Akribische Chronologie einer Katastrophe
ProSieben zeigt ab heute „Chernobyl“– Beklemmend Folgen des atomaren Unfalls aufgerollt
Berlin – Das Ende ist Geschichte. Man weiß, welche Folgen es hatte, als am 26. April 1986 um 1:23 Uhr nachts das Dach des Reaktorblocks 4 im Kernkraftwerks Tschernobyl nach einer kurzen, aber heftigen Explosion einstürzt und eine Wolke aus Staub und ionisierendem Gas freisetzt. Im nahegelegenen Ort Prypjat schläft man in dieser Nacht ein letztes Mal in Frieden.
Erschütternde Handlung
Die Mini-Serie „Chernobyl“(ab heute, 20.15 bei ProSieben) beginnt mit einer Szene, die die fatalen Folgen drastisch vor Augen führt: mit dem Tod der Hauptfigur. Waleri Legassow (Jared Harris), einer der Leiter des Kurtschatow-Instituts für Kernenergie und beauftragt mit der Aufarbeitung des bislang schlimmsten Reaktorunfalls in der Geschichte der Menschheit,
erhängt sich genau zwei Jahre, nachdem Block 4 auf so fatale Weise außer Kontrolle geraten war. Was ihn zu diesem Selbstmord trieb, erfährt man in den fünf Stunden Erzählzeit des Fünfteilers; die erschütternde Handlung folgt den Ereignissen, die 1986 den europäischen Kontinent traumatisierten und heute fast verdrängt scheinen.
Drei Hotspots skizziert
In langen Rückblenden rollt die Serie die Folgen des atomaren Unfalls vom 26. April 1986 auf. Das Feuer kurz nach der Explosion ist gar nicht einmal immens. Niemand ahnt zu diesem Zeitpunkt, dass wenige Stunden später diejenigen, die vor Ort an der Unglücksstelle sind, vor Unwohlsein zusammenbrechen und Qualen erleiden, die sich keiner vorstellen kann. Die Zuschauer haben kaum Zeit, Atem zu schöpfen, da haben Regisseur
Johan Renck und seinen Autor Craig Mazin die drei Hotspots der Handlung skizziert: die Verantwortlichen vor Ort, das Politiker-/Funktionärsteam aus Moskau und die Wissenschaftlerin aus Minsk. Sie werden am Ort des Schreckens zusammenfinden, sich zusammenraufen und erkennen, mit
welch grotesker Fahrlässigkeit hier mit dem Schicksal eines ganzen Kontinents gespielt wurde.

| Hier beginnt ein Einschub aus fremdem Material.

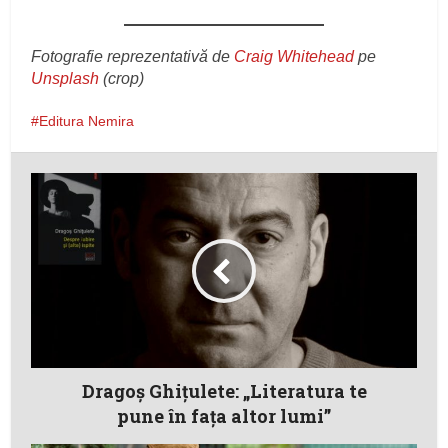
Fotografie reprezentativă de
Craig Whitehead
pe
Unsplash
(crop)
Editura Nemira
Dragoş Ghiţulete: „Literatura te
pune în fața altor lumi”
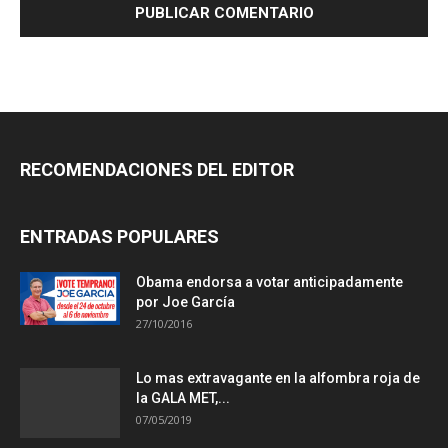
RECOMENDACIONES DEL EDITOR
ENTRADAS POPULARES
Obama endorsa a votar anticipadamente
por Joe García
27/10/2016
Lo mas extravagante en la alfombra roja de
la GALA MET,...
07/05/2019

„Chernobyl“ist die akribische Chronologie der Ereignisse – inklusive der Schicksale der Arbeiter, deren Leid verdrängt, geleugnet und (fast) vergessen wurde; erweitert auch um das schnelle und – schlimmer noch – langsame Sterben von Menschen und Tieren im Bannkreis des Super-GAUs. Politisch ist „Chernobyl“nicht deshalb, weil die Mini-Serie die Politikerkaste der Sowjetunion harsch und plakativ charakterisiert, sondern weil sie über den konkreten
zeitlichen und regionalen Kontext hinaus die Überheblichkeit menschlicher Technikund Fortschrittshörigkeit und die Kurzsichtigkeit angesichts möglicher Folgen anprangert – die Katastrophe von Tschernobyl lässt sich hier vor allem als Menetekel in Zeiten des Klimawandels lesen.